Being involved with the first digital bank
I asked Jacqueline about her experience with a firm called Egg, which happened to be the first digital bank. “Egg really was an innovative business ahead of its time. Some of the things we were looking at 15 or 20 years ago are really coming to market now.
“It was very early days of digital marketing so we were trying to marry digital with traditional…so it was very challenging but interesting.”
Interestingly, it’s during her time with Egg that Jacqueline says provided her with a lasting passion for innovation and disruption.
“One of the things I learnt there was don’t say ‘no’…if you can’t do something you say ‘I can’t do this, but I can do that.’ It’s a way of thinking that opens up more possibilities.
“They were also great believers in planning for the future…if you actually look at where you want to be in five years time and come back from that it opens up people’s thinking and it makes them, I’ve found, much more creative.”

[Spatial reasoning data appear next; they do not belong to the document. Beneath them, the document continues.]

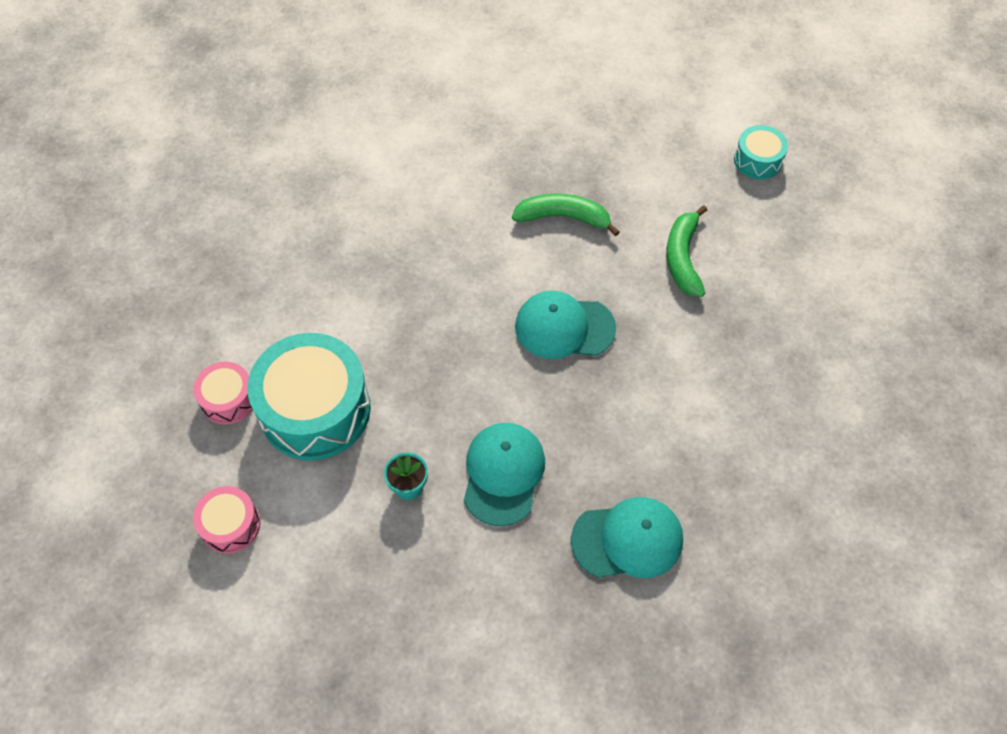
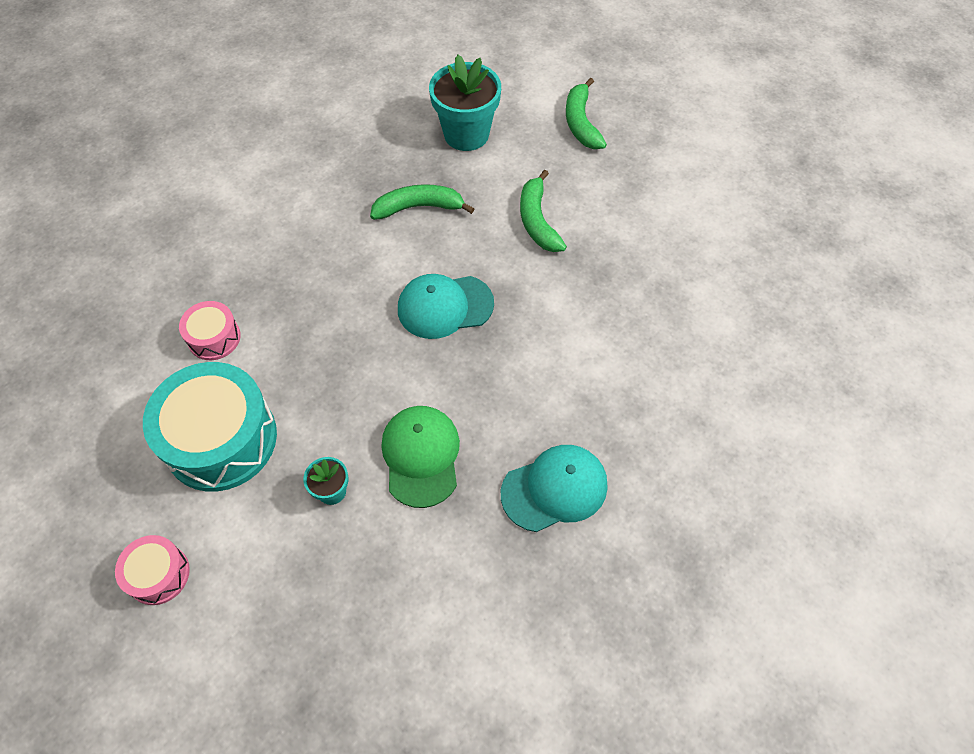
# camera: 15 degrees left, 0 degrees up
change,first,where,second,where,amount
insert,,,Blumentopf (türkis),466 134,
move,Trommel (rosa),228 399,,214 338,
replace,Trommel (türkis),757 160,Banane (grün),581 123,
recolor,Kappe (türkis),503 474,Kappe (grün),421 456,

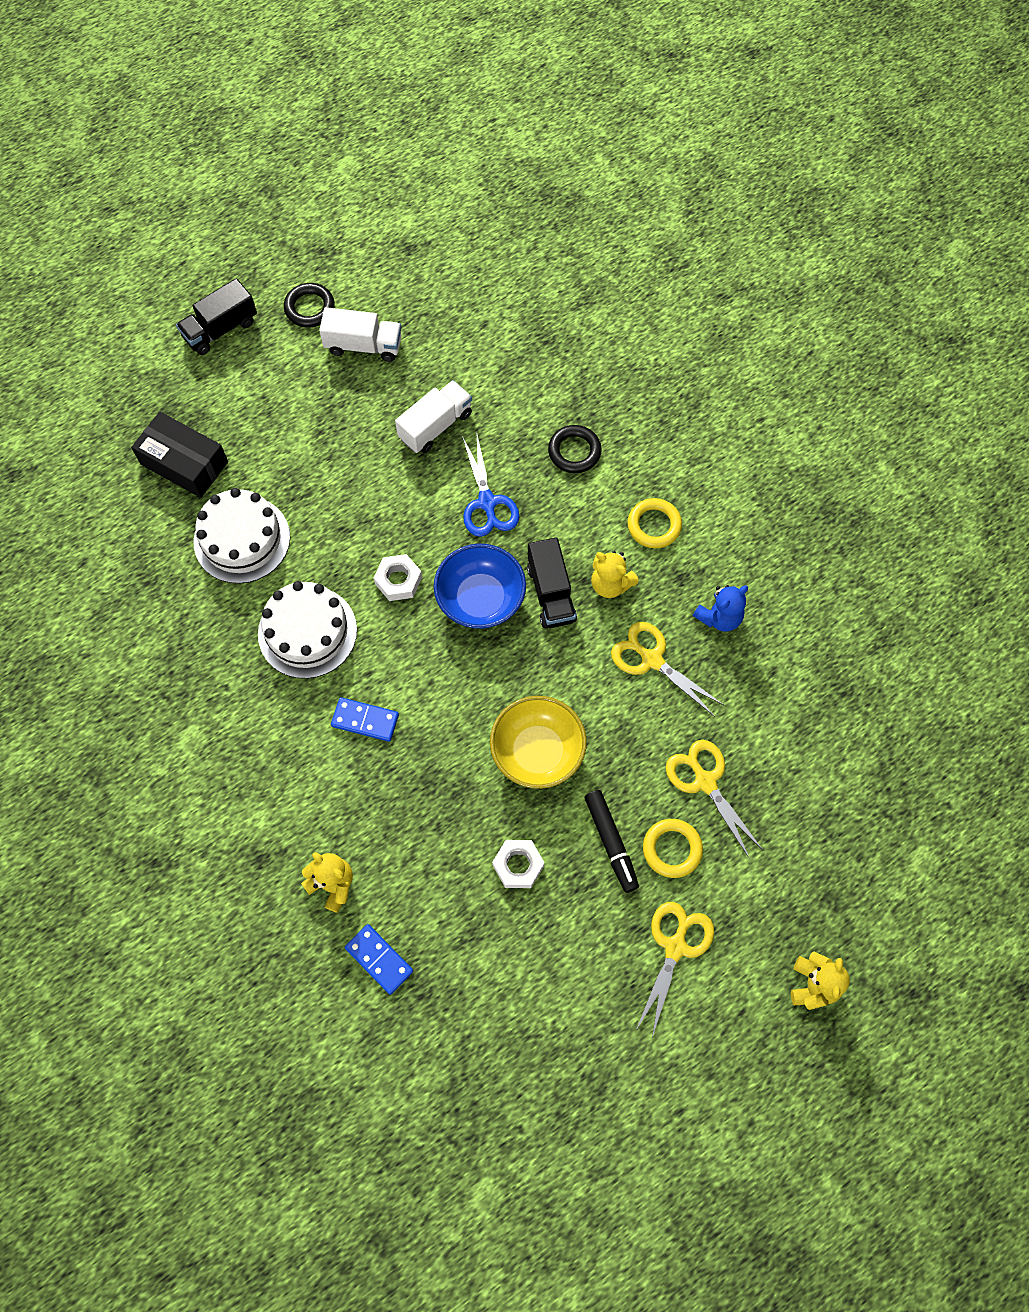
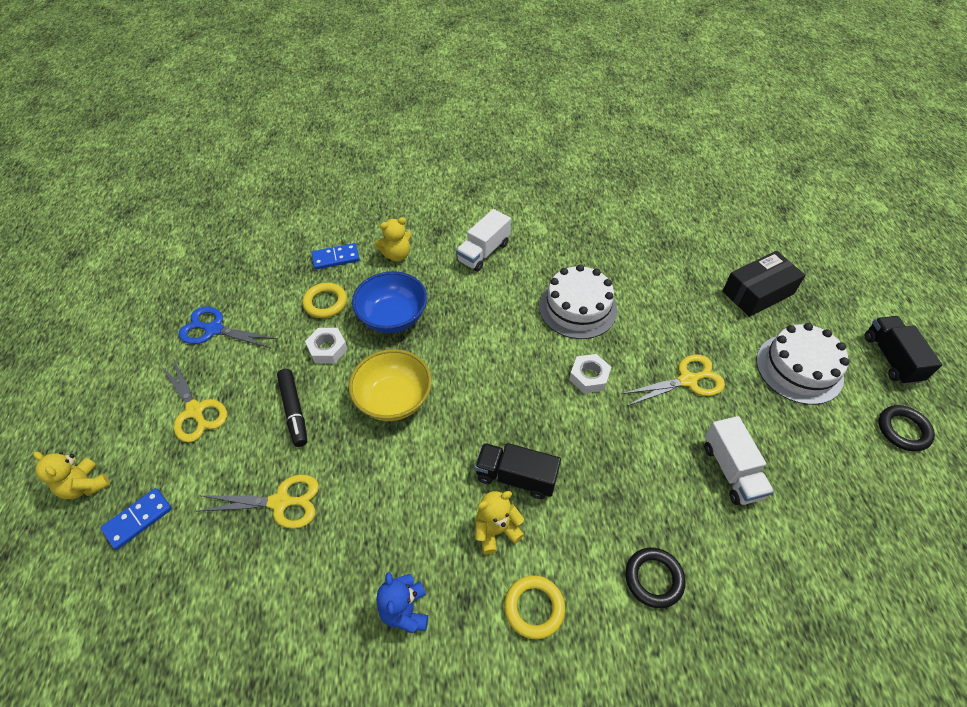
# camera: 120 degrees right, 15 degrees down
change,first,where,second,where,amount
move,Kuchen (weiß),242 539,,799 368,
move,Lastwagen (weiß),363 345,,483 252,
move,Dominostein (blau),365 720,,138 519,
move,Schüssel (blau),480 599,,393 317,
move,Schere (blau),487 503,,214 329,
move,Schere (gelb),652 659,,688 380,
move,Ring (gelb),672 849,,325 303,
rotate,Filzstift (schwarz),611 842,,294 411,120 degrees counterclockwise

Providing access to credit reports
Aside from her time spent at Egg developing a digital bank, Jacqueline has also been instrumental in democratising credit reports as a founder at Credit Karma (known as Noddle at the time).
“[I remember] going to the board and saying, ‘we’re going to take your biggest asset and we’re going to give it away for free’.”
The result was the first product to provide consumers with free access to their credit reports.
“Noone has got anything to gain by hiding [information]…with credit reporting now, it’s become the norm whereas [at the time] it was very much one of those ‘black box’ things.”
Advice for marketers
To finish our conversation, I asked Jacqueline for the advice she would offer to others embarking on a career in marketing.
“A piece of advice I was given many years ago [was] don’t label yourself, you’ll build many skills and abilities through your career so use those when you’re looking at options and opportunities.
“I’ve changed roles where that [advice] has really come into its own and allowed me to be more positive in terms of applying for jobs but equally to demonstrate why I’m able to do them.”